Il fatto di dover restituire i dadi giocati tenendo solo quelli con i quali abbiamo vinto in questi round equilibra di molto il dado, nella imprevedebilità dei lanci potrebbe accadere che un fortissimo dado speciale, restituendo una bandiera, ci faccia perdere e venga rimesso nella scatola, o che al contrario vincendo una presa fortuita con un dado poco performante si sia costretti a conservare nel turno successivo un dado debole. il che tende a riequilibrare il gioco, evitando che le vittorie conseguite nelle varie giocate permettano di rafforzare progresivamente il proprio set di dadi con effetti di accumulo sperequativo (penso alla dinamica di Panda Royal per esempio)
Il fatto di tenere i dadi con cui vinciamo ci consente di aver presente quantomeno una parte dei dadi in possesso degli altri giocatori, anche se con il crescere dei round (e di conseguenza, del numero dei dadi pescati), ricordarseli tutti diverrà sempre più complicato.

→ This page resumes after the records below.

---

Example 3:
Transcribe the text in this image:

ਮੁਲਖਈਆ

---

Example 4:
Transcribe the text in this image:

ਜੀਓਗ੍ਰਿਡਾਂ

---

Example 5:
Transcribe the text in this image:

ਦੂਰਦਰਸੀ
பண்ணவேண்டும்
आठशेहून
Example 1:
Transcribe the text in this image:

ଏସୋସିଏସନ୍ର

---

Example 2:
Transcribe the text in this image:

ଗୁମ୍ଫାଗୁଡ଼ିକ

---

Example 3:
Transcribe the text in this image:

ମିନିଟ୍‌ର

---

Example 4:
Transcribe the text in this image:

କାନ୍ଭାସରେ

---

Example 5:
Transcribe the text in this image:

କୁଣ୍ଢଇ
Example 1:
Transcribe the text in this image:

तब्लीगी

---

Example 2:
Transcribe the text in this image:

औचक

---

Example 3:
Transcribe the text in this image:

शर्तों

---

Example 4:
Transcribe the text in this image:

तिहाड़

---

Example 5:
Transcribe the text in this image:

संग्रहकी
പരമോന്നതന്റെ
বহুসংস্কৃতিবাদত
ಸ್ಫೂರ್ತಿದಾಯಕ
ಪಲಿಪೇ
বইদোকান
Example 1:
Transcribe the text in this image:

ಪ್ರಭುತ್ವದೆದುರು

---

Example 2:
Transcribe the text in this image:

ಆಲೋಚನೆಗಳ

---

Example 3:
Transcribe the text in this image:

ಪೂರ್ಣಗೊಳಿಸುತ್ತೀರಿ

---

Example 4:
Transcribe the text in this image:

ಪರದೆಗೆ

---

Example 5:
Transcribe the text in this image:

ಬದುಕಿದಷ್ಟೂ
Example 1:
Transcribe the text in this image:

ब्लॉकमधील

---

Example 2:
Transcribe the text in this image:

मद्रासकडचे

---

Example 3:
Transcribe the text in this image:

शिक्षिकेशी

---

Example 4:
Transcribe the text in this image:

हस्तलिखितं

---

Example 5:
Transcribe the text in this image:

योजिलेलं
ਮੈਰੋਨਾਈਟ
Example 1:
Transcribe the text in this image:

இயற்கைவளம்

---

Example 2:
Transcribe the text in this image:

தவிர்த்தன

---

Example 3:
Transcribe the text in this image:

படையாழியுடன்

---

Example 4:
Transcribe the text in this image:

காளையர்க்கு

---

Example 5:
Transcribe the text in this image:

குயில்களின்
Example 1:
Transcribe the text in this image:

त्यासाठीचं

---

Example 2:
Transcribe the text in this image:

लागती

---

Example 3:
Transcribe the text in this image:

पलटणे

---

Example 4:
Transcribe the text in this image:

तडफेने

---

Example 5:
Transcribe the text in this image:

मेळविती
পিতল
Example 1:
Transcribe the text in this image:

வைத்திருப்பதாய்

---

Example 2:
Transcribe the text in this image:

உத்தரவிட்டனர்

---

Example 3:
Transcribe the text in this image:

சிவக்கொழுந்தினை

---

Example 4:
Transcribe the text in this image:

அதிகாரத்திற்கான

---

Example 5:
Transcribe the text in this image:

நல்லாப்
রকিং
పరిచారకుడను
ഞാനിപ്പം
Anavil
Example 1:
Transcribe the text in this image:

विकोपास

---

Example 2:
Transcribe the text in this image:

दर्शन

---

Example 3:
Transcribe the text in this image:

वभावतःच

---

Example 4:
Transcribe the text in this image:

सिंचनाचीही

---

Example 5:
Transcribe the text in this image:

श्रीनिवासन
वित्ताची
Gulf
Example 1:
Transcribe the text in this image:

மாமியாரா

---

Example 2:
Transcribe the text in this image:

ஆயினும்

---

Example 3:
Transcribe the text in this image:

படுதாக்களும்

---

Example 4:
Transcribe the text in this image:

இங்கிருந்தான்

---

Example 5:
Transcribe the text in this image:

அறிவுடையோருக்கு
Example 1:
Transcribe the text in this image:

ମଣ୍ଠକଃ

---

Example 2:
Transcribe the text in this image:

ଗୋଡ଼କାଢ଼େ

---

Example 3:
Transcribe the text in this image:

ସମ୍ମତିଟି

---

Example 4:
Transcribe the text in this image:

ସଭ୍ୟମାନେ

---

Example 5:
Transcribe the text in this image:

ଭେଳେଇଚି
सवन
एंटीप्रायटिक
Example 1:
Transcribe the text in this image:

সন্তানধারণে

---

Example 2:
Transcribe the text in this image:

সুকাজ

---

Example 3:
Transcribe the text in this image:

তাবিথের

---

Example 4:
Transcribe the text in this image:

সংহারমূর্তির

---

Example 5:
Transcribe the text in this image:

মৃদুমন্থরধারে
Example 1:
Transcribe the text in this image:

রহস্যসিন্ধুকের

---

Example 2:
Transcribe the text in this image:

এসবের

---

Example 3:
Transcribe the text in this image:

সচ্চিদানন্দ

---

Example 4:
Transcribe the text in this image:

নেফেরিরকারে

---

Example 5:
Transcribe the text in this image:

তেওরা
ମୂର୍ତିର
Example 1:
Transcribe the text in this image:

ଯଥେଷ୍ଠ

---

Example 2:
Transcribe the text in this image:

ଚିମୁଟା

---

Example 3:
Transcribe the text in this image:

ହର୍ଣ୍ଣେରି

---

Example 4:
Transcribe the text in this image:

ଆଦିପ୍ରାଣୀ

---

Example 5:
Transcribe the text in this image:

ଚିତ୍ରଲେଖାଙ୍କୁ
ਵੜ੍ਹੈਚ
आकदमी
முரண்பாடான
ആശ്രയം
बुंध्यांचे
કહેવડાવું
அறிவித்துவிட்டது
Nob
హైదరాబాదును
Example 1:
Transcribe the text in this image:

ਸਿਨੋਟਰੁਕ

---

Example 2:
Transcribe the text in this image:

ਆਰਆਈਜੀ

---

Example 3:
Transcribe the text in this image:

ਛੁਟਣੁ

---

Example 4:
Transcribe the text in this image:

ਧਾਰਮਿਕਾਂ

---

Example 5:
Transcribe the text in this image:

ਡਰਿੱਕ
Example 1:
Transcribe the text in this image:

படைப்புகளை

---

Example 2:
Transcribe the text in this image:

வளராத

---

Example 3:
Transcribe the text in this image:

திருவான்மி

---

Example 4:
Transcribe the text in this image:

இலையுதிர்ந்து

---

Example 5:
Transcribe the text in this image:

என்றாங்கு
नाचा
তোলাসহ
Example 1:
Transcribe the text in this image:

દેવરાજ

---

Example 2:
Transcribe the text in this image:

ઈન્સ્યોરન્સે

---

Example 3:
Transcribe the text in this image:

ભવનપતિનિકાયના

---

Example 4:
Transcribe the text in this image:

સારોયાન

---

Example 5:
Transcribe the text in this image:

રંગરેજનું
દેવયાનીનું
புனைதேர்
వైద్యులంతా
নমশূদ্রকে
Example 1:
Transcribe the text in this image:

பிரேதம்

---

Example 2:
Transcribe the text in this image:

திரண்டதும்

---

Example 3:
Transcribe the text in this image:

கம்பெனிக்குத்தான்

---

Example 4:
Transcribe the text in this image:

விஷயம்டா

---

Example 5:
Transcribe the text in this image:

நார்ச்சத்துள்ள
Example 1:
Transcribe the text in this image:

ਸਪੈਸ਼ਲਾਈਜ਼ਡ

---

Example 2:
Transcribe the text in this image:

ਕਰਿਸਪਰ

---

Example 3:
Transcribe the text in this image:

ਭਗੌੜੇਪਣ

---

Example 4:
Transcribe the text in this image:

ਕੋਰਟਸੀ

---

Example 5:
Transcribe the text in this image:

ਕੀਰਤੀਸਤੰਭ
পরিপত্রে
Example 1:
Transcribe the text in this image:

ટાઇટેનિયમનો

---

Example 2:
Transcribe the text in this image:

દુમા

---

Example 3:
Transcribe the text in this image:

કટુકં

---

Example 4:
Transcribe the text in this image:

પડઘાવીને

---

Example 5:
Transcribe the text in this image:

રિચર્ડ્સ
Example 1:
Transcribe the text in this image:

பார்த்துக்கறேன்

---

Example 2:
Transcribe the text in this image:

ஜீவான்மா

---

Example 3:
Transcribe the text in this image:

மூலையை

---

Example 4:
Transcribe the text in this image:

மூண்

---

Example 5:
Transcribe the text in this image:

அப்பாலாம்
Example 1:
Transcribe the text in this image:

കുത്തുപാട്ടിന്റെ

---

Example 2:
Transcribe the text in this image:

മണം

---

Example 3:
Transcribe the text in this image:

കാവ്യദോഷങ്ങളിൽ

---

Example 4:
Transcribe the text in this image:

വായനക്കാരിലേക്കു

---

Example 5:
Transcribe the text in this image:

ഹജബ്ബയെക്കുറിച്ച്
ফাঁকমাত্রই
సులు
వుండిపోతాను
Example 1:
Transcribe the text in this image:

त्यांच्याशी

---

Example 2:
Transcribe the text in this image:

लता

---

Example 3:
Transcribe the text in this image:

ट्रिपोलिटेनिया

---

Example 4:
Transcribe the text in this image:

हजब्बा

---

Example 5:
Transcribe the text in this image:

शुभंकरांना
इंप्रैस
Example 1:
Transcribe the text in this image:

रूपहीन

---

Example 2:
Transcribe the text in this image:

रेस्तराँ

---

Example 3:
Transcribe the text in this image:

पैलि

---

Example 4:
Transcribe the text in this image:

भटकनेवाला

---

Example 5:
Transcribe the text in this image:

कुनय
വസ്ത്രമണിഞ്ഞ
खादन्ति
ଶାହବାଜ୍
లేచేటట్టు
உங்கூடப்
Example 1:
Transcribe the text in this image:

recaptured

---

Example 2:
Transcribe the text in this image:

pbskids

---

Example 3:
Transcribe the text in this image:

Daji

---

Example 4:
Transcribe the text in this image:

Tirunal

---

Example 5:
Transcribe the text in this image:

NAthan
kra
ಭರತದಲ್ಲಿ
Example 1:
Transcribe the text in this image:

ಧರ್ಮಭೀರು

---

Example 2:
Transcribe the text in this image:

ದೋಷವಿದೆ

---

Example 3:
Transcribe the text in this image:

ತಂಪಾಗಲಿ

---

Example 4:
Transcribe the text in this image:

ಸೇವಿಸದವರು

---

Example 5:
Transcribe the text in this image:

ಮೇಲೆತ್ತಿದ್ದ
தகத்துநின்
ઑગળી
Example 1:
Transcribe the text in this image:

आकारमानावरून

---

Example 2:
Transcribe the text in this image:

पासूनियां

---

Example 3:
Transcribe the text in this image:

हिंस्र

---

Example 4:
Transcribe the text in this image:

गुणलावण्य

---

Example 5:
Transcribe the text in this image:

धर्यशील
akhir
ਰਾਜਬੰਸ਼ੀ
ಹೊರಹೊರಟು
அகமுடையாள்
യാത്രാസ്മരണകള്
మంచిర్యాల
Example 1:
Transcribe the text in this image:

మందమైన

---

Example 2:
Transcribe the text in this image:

Unica pecca di Mino Dice, nel blocchetto segnapunti non è molto chiaro come segnare i valori rispettivi delle puntate dei punti ottenuti e dei malus acquisiti, ma solo le caselle dei risultati parziali di ciascun round… sarebbe stato forse più comoda una griglia più articolata in cui annotare tutti valori e fare i calcoli in maniera più agevole.

Per il resto il solo ostacolo potrebbe essere, almeno per noi europei, il regolamento, inaccessibile per quelli che non sono molto bravi in inglese: ma credo di aver risolto il problema, visto che nei fatti ve lo ho spiegato tutto. Se dunque vi piacciono i party game ed i dadi correte a provare Mino Dice! Per noi super approvato!
Il commento di mio marito: “divertente! rrrrooooaarr!!!!”